#### The task:
Your copy should match the records exactly, except that it contains no pictures.

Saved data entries
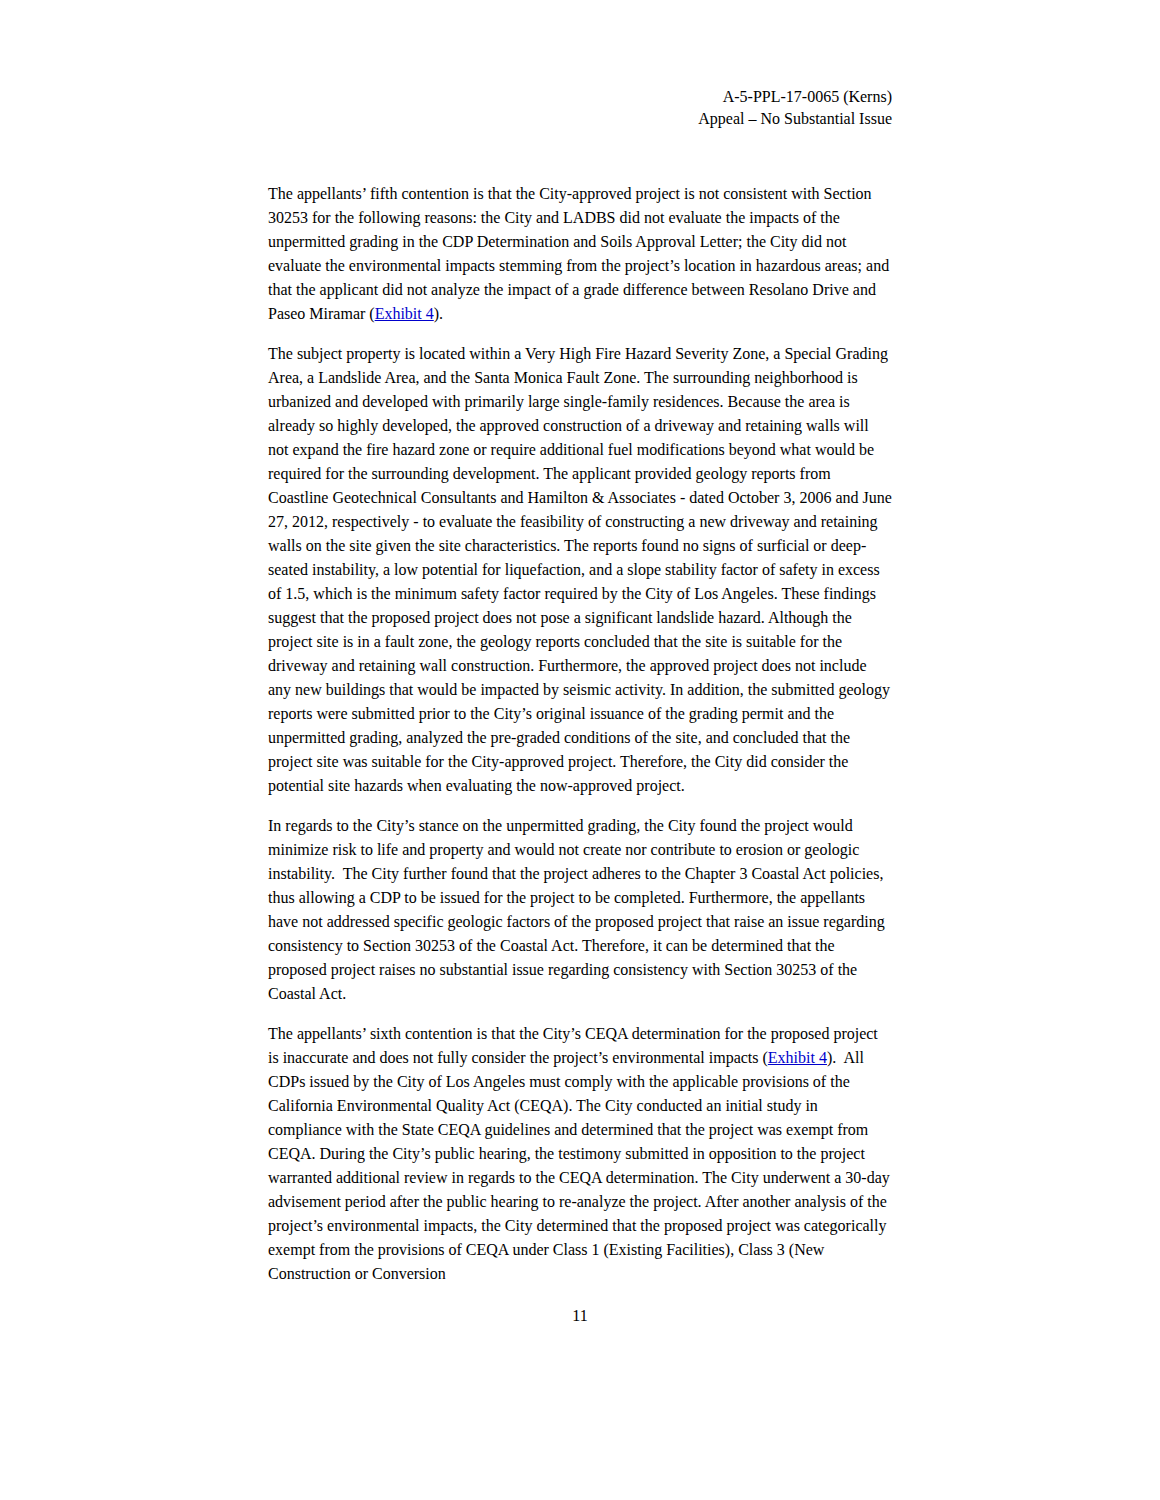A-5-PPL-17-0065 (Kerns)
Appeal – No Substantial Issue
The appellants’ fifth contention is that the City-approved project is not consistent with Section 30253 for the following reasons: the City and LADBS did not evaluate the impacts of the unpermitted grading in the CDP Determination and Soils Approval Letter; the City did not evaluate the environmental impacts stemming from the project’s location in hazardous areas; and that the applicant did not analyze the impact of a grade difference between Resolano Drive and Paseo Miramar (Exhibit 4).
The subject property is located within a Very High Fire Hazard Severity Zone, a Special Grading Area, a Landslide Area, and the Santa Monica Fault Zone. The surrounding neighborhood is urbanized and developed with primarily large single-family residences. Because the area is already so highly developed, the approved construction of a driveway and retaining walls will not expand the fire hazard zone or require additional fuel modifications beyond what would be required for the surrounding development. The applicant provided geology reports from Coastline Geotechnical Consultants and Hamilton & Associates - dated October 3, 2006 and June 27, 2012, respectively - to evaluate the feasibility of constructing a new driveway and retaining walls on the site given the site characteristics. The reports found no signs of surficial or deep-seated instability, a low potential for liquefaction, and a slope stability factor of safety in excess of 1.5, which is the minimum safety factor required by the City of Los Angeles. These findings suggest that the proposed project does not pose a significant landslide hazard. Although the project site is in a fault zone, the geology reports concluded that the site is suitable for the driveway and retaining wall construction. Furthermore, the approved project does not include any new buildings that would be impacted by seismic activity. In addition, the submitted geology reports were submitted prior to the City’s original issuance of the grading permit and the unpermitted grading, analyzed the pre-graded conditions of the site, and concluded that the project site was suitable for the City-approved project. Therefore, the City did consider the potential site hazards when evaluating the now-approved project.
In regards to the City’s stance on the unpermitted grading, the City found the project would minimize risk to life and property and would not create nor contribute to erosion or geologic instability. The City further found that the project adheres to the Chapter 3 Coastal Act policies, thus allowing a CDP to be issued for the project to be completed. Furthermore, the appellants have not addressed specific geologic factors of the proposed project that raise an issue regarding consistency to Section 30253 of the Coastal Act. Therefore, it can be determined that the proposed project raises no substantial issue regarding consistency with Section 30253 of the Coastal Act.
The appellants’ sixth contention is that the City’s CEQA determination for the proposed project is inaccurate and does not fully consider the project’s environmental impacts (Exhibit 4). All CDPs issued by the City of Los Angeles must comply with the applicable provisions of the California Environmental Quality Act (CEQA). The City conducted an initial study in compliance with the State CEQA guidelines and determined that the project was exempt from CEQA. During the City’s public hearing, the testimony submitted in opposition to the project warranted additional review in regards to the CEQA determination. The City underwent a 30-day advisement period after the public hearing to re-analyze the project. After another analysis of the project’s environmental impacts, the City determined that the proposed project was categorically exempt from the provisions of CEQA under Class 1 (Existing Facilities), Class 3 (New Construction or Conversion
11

#### Solution below:
A-5-PPL-17-0065 (Kerns)
Appeal – No Substantial Issue
The appellants’ fifth contention is that the City-approved project is not consistent with Section 30253 for the following reasons: the City and LADBS did not evaluate the impacts of the unpermitted grading in the CDP Determination and Soils Approval Letter; the City did not evaluate the environmental impacts stemming from the project’s location in hazardous areas; and that the applicant did not analyze the impact of a grade difference between Resolano Drive and Paseo Miramar (Exhibit 4).
The subject property is located within a Very High Fire Hazard Severity Zone, a Special Grading Area, a Landslide Area, and the Santa Monica Fault Zone. The surrounding neighborhood is urbanized and developed with primarily large single-family residences. Because the area is already so highly developed, the approved construction of a driveway and retaining walls will not expand the fire hazard zone or require additional fuel modifications beyond what would be required for the surrounding development. The applicant provided geology reports from Coastline Geotechnical Consultants and Hamilton & Associates - dated October 3, 2006 and June 27, 2012, respectively - to evaluate the feasibility of constructing a new driveway and retaining walls on the site given the site characteristics. The reports found no signs of surficial or deep-seated instability, a low potential for liquefaction, and a slope stability factor of safety in excess of 1.5, which is the minimum safety factor required by the City of Los Angeles. These findings suggest that the proposed project does not pose a significant landslide hazard. Although the project site is in a fault zone, the geology reports concluded that the site is suitable for the driveway and retaining wall construction. Furthermore, the approved project does not include any new buildings that would be impacted by seismic activity. In addition, the submitted geology reports were submitted prior to the City’s original issuance of the grading permit and the unpermitted grading, analyzed the pre-graded conditions of the site, and concluded that the project site was suitable for the City-approved project. Therefore, the City did consider the potential site hazards when evaluating the now-approved project.
In regards to the City’s stance on the unpermitted grading, the City found the project would minimize risk to life and property and would not create nor contribute to erosion or geologic instability. The City further found that the project adheres to the Chapter 3 Coastal Act policies, thus allowing a CDP to be issued for the project to be completed. Furthermore, the appellants have not addressed specific geologic factors of the proposed project that raise an issue regarding consistency to Section 30253 of the Coastal Act. Therefore, it can be determined that the proposed project raises no substantial issue regarding consistency with Section 30253 of the Coastal Act.
The appellants’ sixth contention is that the City’s CEQA determination for the proposed project is inaccurate and does not fully consider the project’s environmental impacts (Exhibit 4). All CDPs issued by the City of Los Angeles must comply with the applicable provisions of the California Environmental Quality Act (CEQA). The City conducted an initial study in compliance with the State CEQA guidelines and determined that the project was exempt from CEQA. During the City’s public hearing, the testimony submitted in opposition to the project warranted additional review in regards to the CEQA determination. The City underwent a 30-day advisement period after the public hearing to re-analyze the project. After another analysis of the project’s environmental impacts, the City determined that the proposed project was categorically exempt from the provisions of CEQA under Class 1 (Existing Facilities), Class 3 (New Construction or Conversion
11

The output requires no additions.